There is quite a lot of code that hasn't yet properly accounted for the possibility of custom indices — surely, some of it written by the author of this post! So users should be prepared for the possibility that exploiting custom indices will trigger errors in base Julia or in packages. Rather than giving up, users are encouraged to report such errors as issues, as this is the only way that custom indices will, over the course of time, have solid support.

Summary: a developer's perspective

For some algorithms, there appears to be little reason to ever use arrays with anything but 1-based indices; in such cases, there may be no reason to modify existing code.

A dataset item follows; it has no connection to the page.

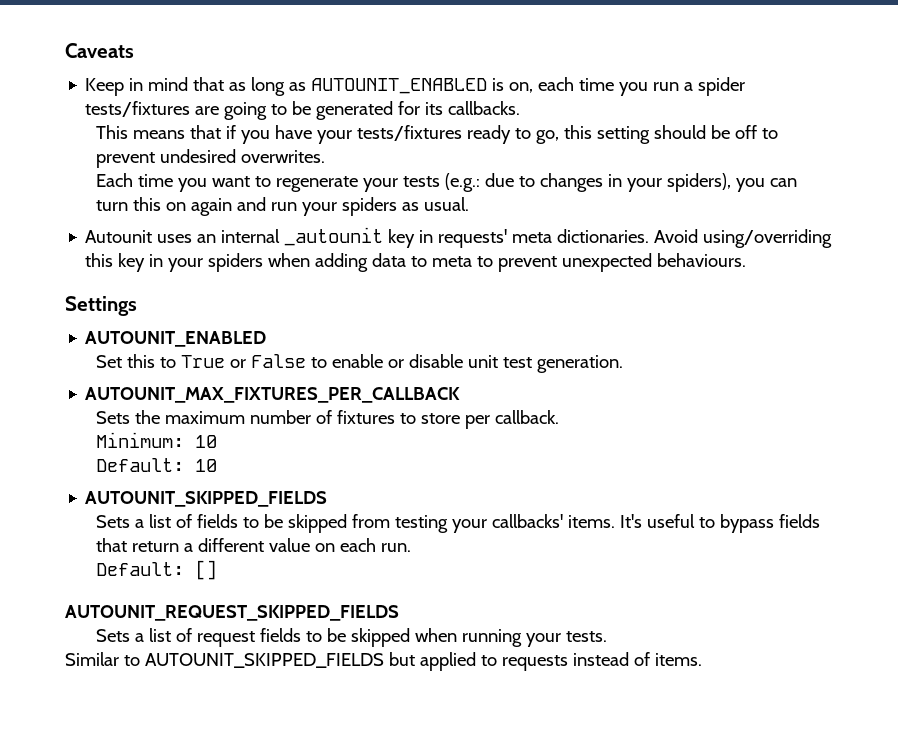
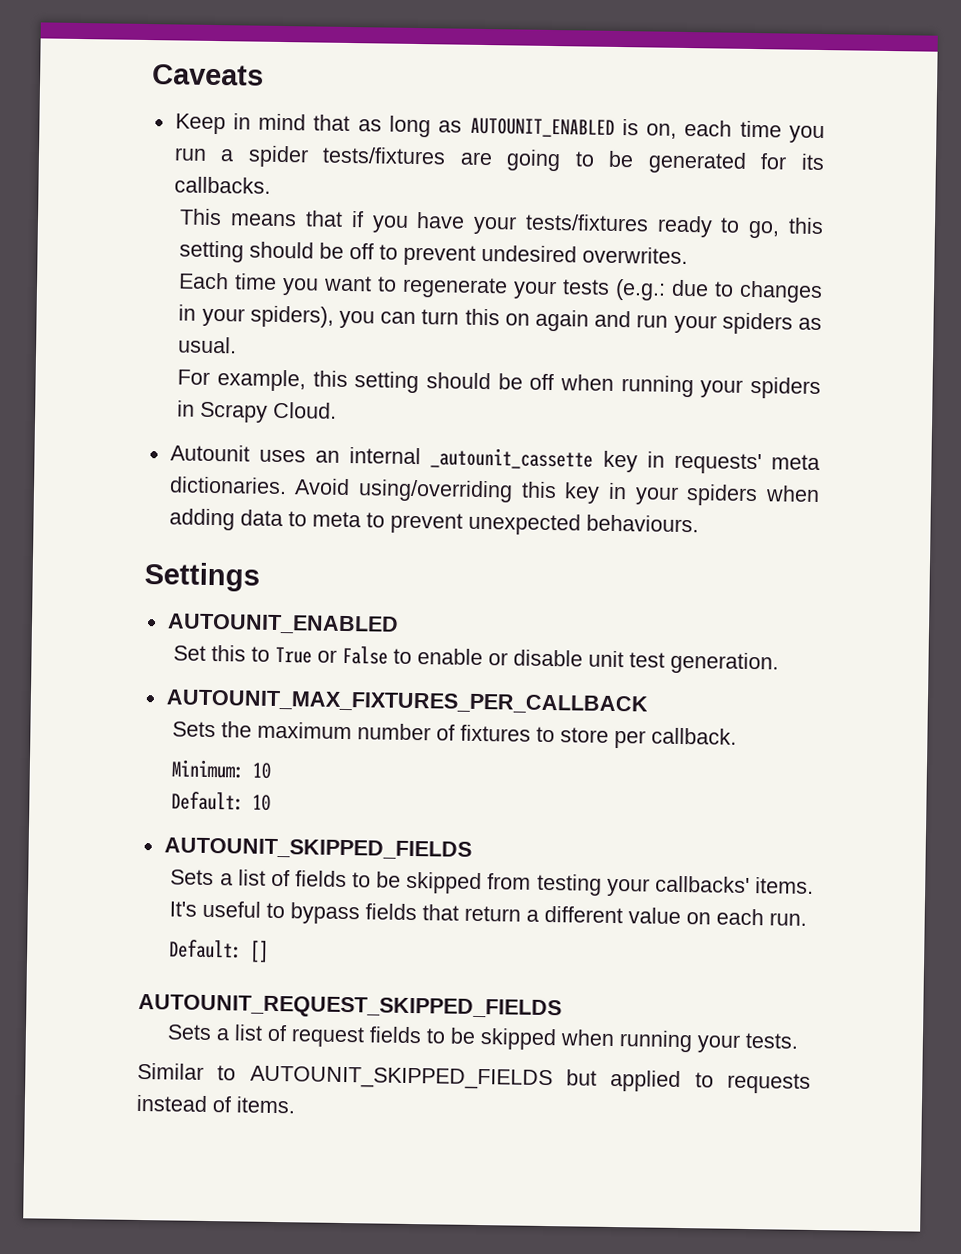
(470, 204) none -> [177,369,822,400] [177,400,338,423] // For example, this setting should be off when running your spiders in Scrapy Cloud.
[284,227,384,246] _autounit -> [430,447,594,470] _autounit_cassette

But if your code has a "spatial" interpretation–where location has meaning–then you just might want to give the new facilities a try.

In transitioning existing code, the author of this post has observed the following tendencies:

algorithms that exploit custom indices are sometimes simpler to understand than their "1-locked" counterparts;
if you're porting old code to support custom indices, there's some bad news: if you had to think carefully about the indexing the first time you wrote it, it usually requires significant investment to re-think the indexing, even if the end result is somewhat simpler.
even when a specific algorithm might gain little advantage from supporting arbitrary indices, writing code that is "indices aware" from the beginning is often no harder than writing algorithms that implicitly assume indexing starts at 1.

Developers are referred to Julia's documentation for further guidance.